Jake shrugged. “True, but Janie’s first meeting with the Scarf Lady was a week before the autographing. Even if Marnie had someone else mail that letter for her to throw us off with the postmark, she drove up here with a carful of other people. The timeline’s off. Nope, we gotta keep looking.” She glanced at her watch and added, “Reese is going to drop by my place with pizza and an update around six. You’re welcome to join us if you want, listen to his theories, protest your innocence and all.”
“Sure, why not? Nothing better than spending an evening dodging suspicion with your friends.”
So saying, she stood and spared a final look at the most recent worshippers gathered at the spontaneous Church of Valerie. Jake could have them and the traffic snarl. Darla was going to grab some quiet downtime in the peaceful confines of her third-story apartment.
Peace, however, was not quite what she found when she unlocked her front door.
FOURTEEN
“HAMLET!”
Darla stared in dismay at the havoc that had been wrought in her short absence from the apartment. To be fair, the chaos was limited to one corner of her living room, right in front of the ceiling-height bookcase along the wall. Still, it was significant.

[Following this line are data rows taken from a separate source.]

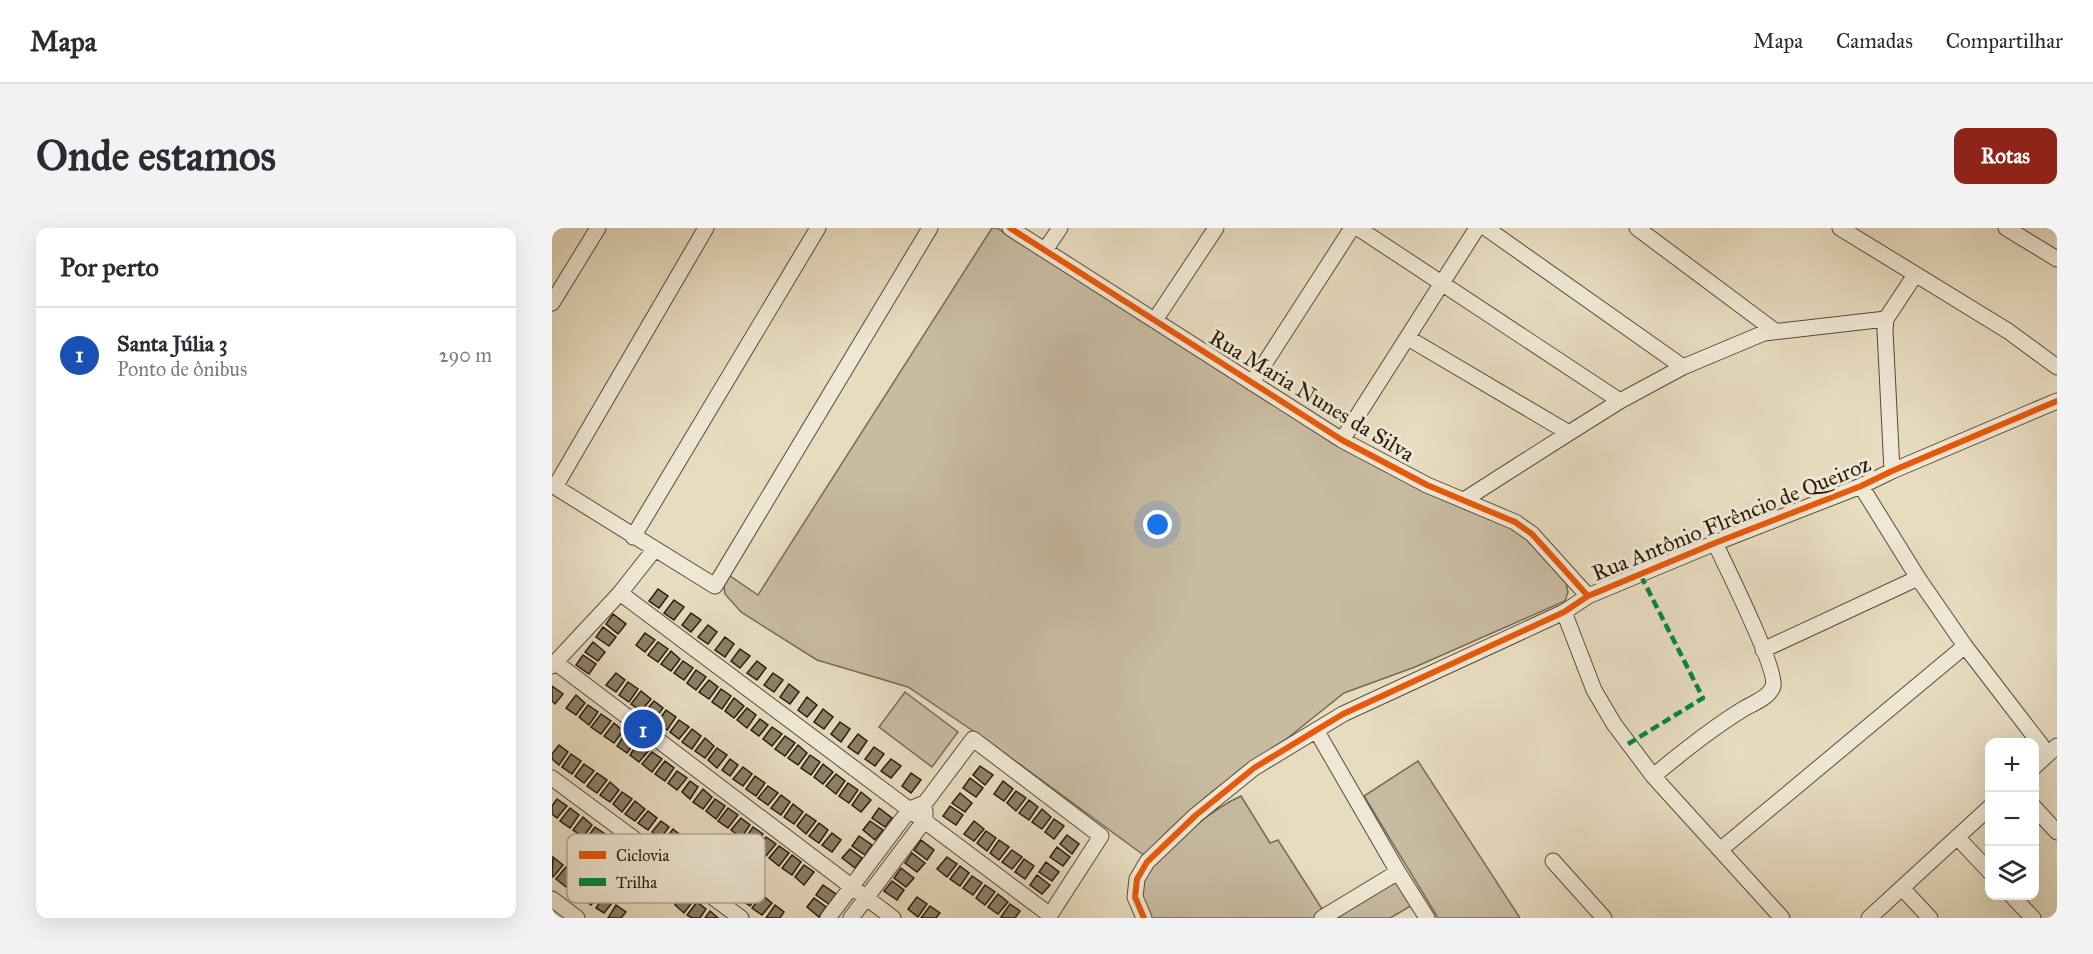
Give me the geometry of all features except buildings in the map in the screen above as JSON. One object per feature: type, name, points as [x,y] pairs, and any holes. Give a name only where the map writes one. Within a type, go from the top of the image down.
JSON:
[{"type":"street","points":[[552,303],[598,228]]},
{"type":"street","points":[[706,228],[553,486],[715,586],[930,228]]},
{"type":"street","points":[[633,537],[818,228]]},
{"type":"street","name":"Rua Maria Nunes da Silva","points":[[1010,228],[1342,440],[1426,484],[1505,517],[1532,534],[1588,596]]},
{"type":"street","points":[[1045,250],[1060,228]]},
{"type":"street","points":[[1155,320],[1216,228]]},
{"type":"street","points":[[1252,383],[1352,228]]},
{"type":"street","points":[[1358,228],[1620,401]]},
{"type":"street","points":[[1342,440],[1477,228]]},
{"type":"street","points":[[1486,228],[1683,367]]},
{"type":"street","points":[[1638,228],[1775,331]]},
{"type":"street","points":[[1840,228],[2008,331],[2057,368]]},
{"type":"street","points":[[2007,228],[2057,259]]},
{"type":"street","points":[[1892,471],[1884,340],[1886,319],[1916,275]]},
{"type":"street","points":[[1464,501],[1620,401],[1683,367],[1764,333],[1886,319]]},
{"type":"street","points":[[1408,338],[1569,433]]},
{"type":"street","name":"Rua Antônio Flrêncio de Queiroz","points":[[1144,918],[1135,897],[1137,879],[1147,862],[1196,815],[1254,768],[1343,714],[1564,612],[1588,596],[1861,486],[2057,401]]},
{"type":"street","points":[[1861,486],[1918,578],[1965,646],[2053,750],[2039,763]]},
{"type":"street","points":[[1653,776],[1723,722],[1769,694],[1772,689],[1774,678],[1715,543]]},
{"type":"street","points":[[654,549],[620,593],[554,664],[893,918]]},
{"type":"street","points":[[1763,650],[1918,578]]},
{"type":"street","points":[[620,593],[917,806],[925,820],[1049,916],[1101,837],[973,739],[917,806],[851,887],[828,918]]},
{"type":"street","points":[[1564,612],[1594,690],[1614,724],[1653,776],[1782,918]]},
{"type":"street","points":[[1720,850],[1965,646]]},
{"type":"street","points":[[1316,730],[1427,918]]},
{"type":"street","points":[[552,778],[628,834]]},
{"type":"street","points":[[1869,918],[1985,811]]},
{"type":"street","points":[[2039,812],[2057,832]]},
{"type":"street","points":[[851,918],[925,820]]},
{"type":"street","points":[[1957,837],[1985,868]]},
{"type":"street","points":[[1553,861],[1604,918]]},
{"type":"street","points":[[1322,918],[1398,872]]},
{"type":"street","points":[[1902,888],[1930,918]]},
{"type":"street","points":[[2016,900],[2033,918]]},
{"type":"street","points":[[553,901],[577,918]]},
{"type":"street","points":[[721,903],[741,918]]},
{"type":"shaded area","points":[[992,228],[997,228],[1297,420],[1446,500],[1522,533],[1566,583],[1568,592],[1565,601],[1415,667],[1344,693],[1289,737],[1213,791],[1171,828],[1145,856],[988,741],[908,687],[817,660],[741,612],[725,594],[723,577],[727,574],[758,595]]},
{"type":"shaded area","points":[[905,692],[958,732],[932,767],[879,727]]},
{"type":"shaded area","points":[[1418,761],[1520,918],[1438,918],[1364,796]]},
{"type":"shaded area","points":[[1241,796],[1270,843],[1278,840],[1324,912],[1314,918],[1150,918],[1140,896],[1146,872],[1202,820]]},
{"type":"shaded area","points":[[1396,878],[1411,906],[1390,918],[1332,918]]},
{"type":"marked path","points":[[1628,744],[1703,698],[1640,574]]},
{"type":"cycle path","points":[[1010,228],[1342,440],[1427,485],[1515,522],[1532,534],[1588,596]]},
{"type":"cycle path","points":[[1144,918],[1135,897],[1137,879],[1147,862],[1196,815],[1254,768],[1343,714],[1564,612],[1588,596],[1861,486],[2057,401]]},
{"type":"place","name":"Santa Júlia 3","points":[[643,729]]}]
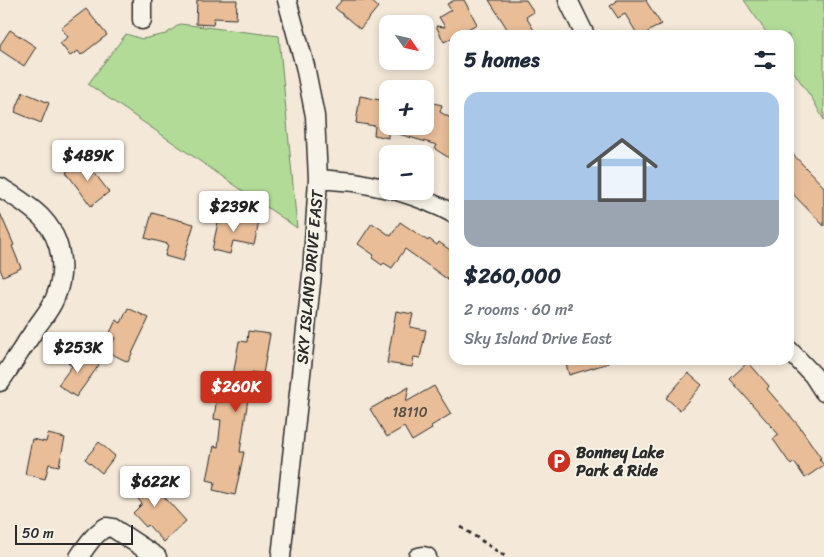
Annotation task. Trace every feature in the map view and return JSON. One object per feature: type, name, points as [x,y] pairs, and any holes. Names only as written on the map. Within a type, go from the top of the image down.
[{"type":"street","points":[[142,0],[142,20]]},
{"type":"street","name":"SKY ISLAND DRIVE EAST","points":[[281,557],[312,274],[318,179],[314,116],[305,66],[287,0]]},
{"type":"street","points":[[568,0],[583,30]]},
{"type":"street","points":[[318,179],[355,182],[379,187]]},
{"type":"street","points":[[0,187],[44,220],[60,252],[62,270],[54,300],[0,382]]},
{"type":"street","points":[[423,200],[449,212]]},
{"type":"street","points":[[794,355],[813,376],[824,392]]},
{"type":"street","points":[[80,557],[90,541],[98,532],[106,527],[113,528],[157,557]]},
{"type":"street","points":[[418,557],[426,557]]},
{"type":"path","points":[[462,527],[506,557]]},
{"type":"green space","points":[[744,0],[824,0],[824,120],[794,72],[794,30],[765,30]]},
{"type":"green space","points":[[180,24],[279,36],[297,228],[88,84],[126,34],[142,39],[166,34]]},
{"type":"building","points":[[197,0],[237,0],[236,19],[214,18],[213,25],[196,24]]},
{"type":"building","points":[[342,0],[370,0],[378,7],[360,29],[335,8]]},
{"type":"building","points":[[455,0],[464,0],[477,24],[466,30],[449,30],[449,40],[444,42],[436,26],[445,27],[439,17],[451,10],[447,4]]},
{"type":"building","points":[[489,0],[526,0],[534,12],[526,17],[534,30],[508,30]]},
{"type":"building","points":[[647,0],[661,24],[651,30],[635,30],[625,14],[618,18],[610,6],[617,1]]},
{"type":"building","points":[[86,9],[107,35],[81,55],[78,51],[70,56],[60,43],[68,37],[61,28]]},
{"type":"building","points":[[10,30],[36,47],[24,66],[0,50],[0,45]]},
{"type":"building","points":[[23,92],[49,103],[41,123],[15,112]]},
{"type":"building","points":[[360,96],[379,100],[379,135],[388,135],[388,138],[374,135],[375,126],[356,123]]},
{"type":"building","points":[[434,103],[442,105],[440,112],[449,117],[449,158],[435,149],[437,145],[402,135],[434,135]]},
{"type":"building","points":[[794,155],[824,187],[824,226],[794,195]]},
{"type":"building","points":[[84,159],[109,192],[91,206],[66,172]]},
{"type":"building","points":[[0,213],[14,245],[12,246],[21,268],[3,276],[0,269]]},
{"type":"building","points":[[152,213],[194,224],[183,261],[165,256],[168,244],[145,238]]},
{"type":"building","points":[[220,213],[259,222],[254,245],[233,241],[230,254],[212,250]]},
{"type":"building","points":[[400,222],[428,241],[429,239],[437,245],[439,242],[449,249],[449,280],[405,249],[392,268],[384,263],[382,265],[372,258],[374,255],[358,244],[372,223],[391,236]]},
{"type":"building","points":[[128,308],[149,318],[128,362],[108,352],[115,338],[109,335],[116,320],[121,323]]},
{"type":"building","points":[[396,311],[413,314],[410,327],[426,330],[420,358],[414,357],[412,367],[387,363]]},
{"type":"building","points":[[248,331],[270,334],[263,374],[252,372],[240,452],[244,452],[235,495],[213,490],[215,482],[207,480],[214,446],[218,447],[221,420],[214,419],[217,395],[223,396],[225,381],[232,382],[239,341],[247,342]]},
{"type":"building","points":[[78,350],[99,365],[76,397],[58,385],[72,366],[68,363]]},
{"type":"building","points":[[566,365],[602,365],[569,375]]},
{"type":"building","points":[[745,365],[751,365],[769,386],[767,389],[799,426],[824,465],[805,478],[794,462],[791,465],[773,439],[779,435],[730,379]]},
{"type":"building","points":[[688,373],[702,385],[680,410],[666,398]]},
{"type":"building","points":[[434,386],[451,414],[431,426],[432,429],[412,441],[404,427],[387,437],[370,409],[409,387],[406,402]]},
{"type":"building","points":[[48,434],[65,438],[59,466],[49,464],[45,479],[25,474],[32,439],[46,442]]},
{"type":"building","points":[[99,442],[115,456],[102,473],[85,459]]},
{"type":"building","points":[[142,471],[186,521],[164,542],[133,513],[142,504],[126,483]]},
{"type":"place","name":"Bonney Lake Park & Ride","points":[[559,461]]}]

Fully half the books—classics, mostly, along with a few biographies and trendy self-help volumes—had been pulled down from the upper shelves and lay in piles upon the floor. As for the culprit, he’d not bothered to make tracks. Instead, he sat with regal stiffness between two neat stacks of volumes tall as he, his green eyes fixed upon her as if daring her to say anything.
She dared.
“You little hellion! What possessed you? You’re a bookstore cat—you should have more respect for the written word. I swear it’s going to take me an hour to put everything back in the proper order.”
Still huffing, she set down her purse and started toward the jumble. She should have taken the squirt gun to him earlier in the store, when he’d pulled down the Capote book. Given that there had been no consequences that first time, he apparently had decided that snagging books from shelves was an entertaining way to pass an afternoon.
Her irritation mingled with dismay, however, as another explanation occurred to her—since she’d never seen him be destructive just for the fun of it before, what if there had been mice in the bookcases, and Hamlet had been trying to catch them? She might have to call in an exterminator for the entire building. After all, where there’s one nasty little rodent, there’s bound to be—
She abruptly halted, swept by one of those something’s-wrong-but-I-can’t-quite-put-my-finger-on-it moments. Hamlet had not moved, but remained seated like an Egyptian statue, the books on either side of him serving as matching columns. She swore he was trying to communicate something . . . something other than his usual disdain, that was.
Then it struck her.
Hamlet could easily leap to the uppermost shelf, and he had already demonstrated that he could pull books out of a bookcase. But even a cat as clever as he lacked the facility to stack those volumes into such carefully arranged towers. So if he hadn’t been playing architect with the collected works of Austen, Brontë, and Dickens, then who had?
“Hamlet?” she repeated, far more softly this time. With a small shiver, she gazed about the room. Someone had been in her apartment while she was gone, and for some reason had searched her bookcase. The question was, why? And, more important, was that person still in the apartment with her?